=== EXTRACTED TEXT ===

# cant raise cpu voltage



## bitbull187 (Dec 10, 2008)

hello, here are my specs

msi p7n sli platinum
intel e8400 3.0ghz wolfdale - cooled with zalman 9500at 
dual pny 8800gt 512mb -cooled with dual zalman vf1000
8 gig ocz platinum gamer ram pc6400
corsair 850w psu 

ok so i oced the machine to 3.6ghz it was stable in all aspects left stress tests and orthos run for two days straight it was fine. but during games ie cod4 system would lock up. someone had mentioned stepping up cpu voltage a hair, it is 1.24 right now, i need to up it too 1.35v but i cannot do this. bios wil not let me change the values, the stable oc was fsb clock 1600 and memory clock 400mhz this was stable until game play. does anyone know how to set voltage in the msi bios, it is not user friendly and i am lost. any input would be greatly appreciated.

===

REQUIRED TASK: In the forum post about raising CPU voltage, what voltage does the poster want to set the CPU to?

=== SOURCE MATERIAL ===

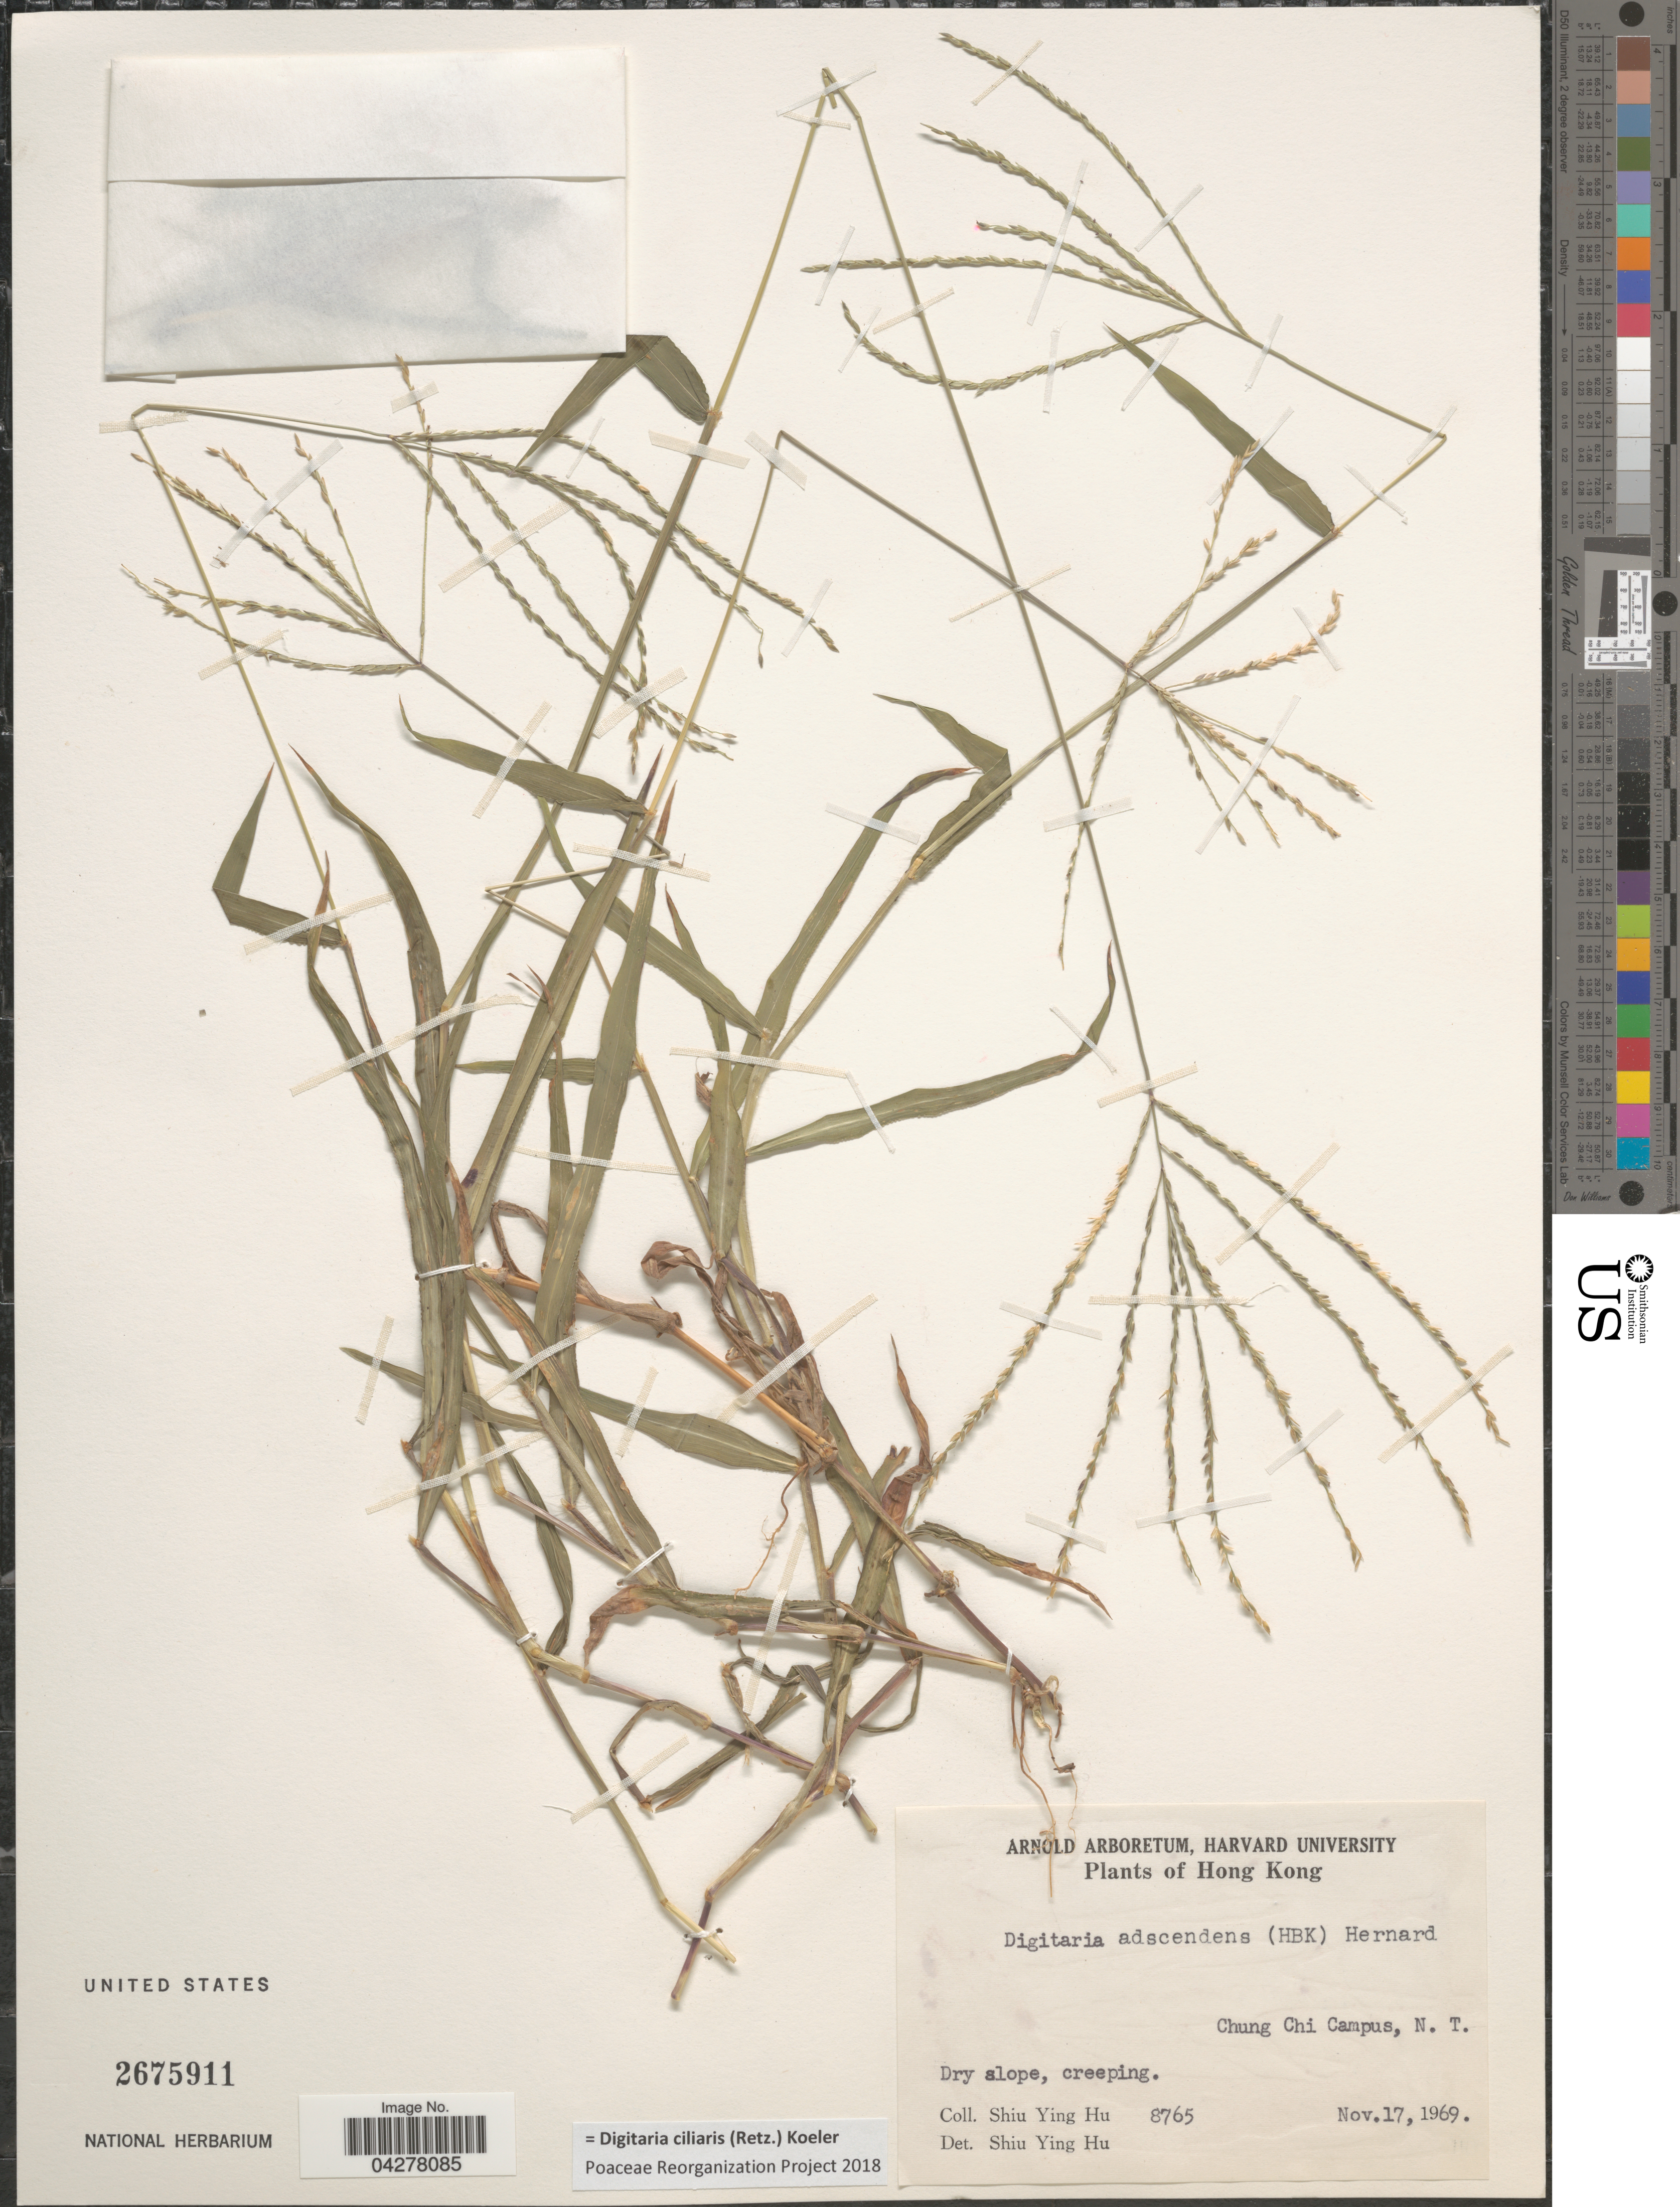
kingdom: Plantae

===

TASK OUTPUT: 1.35v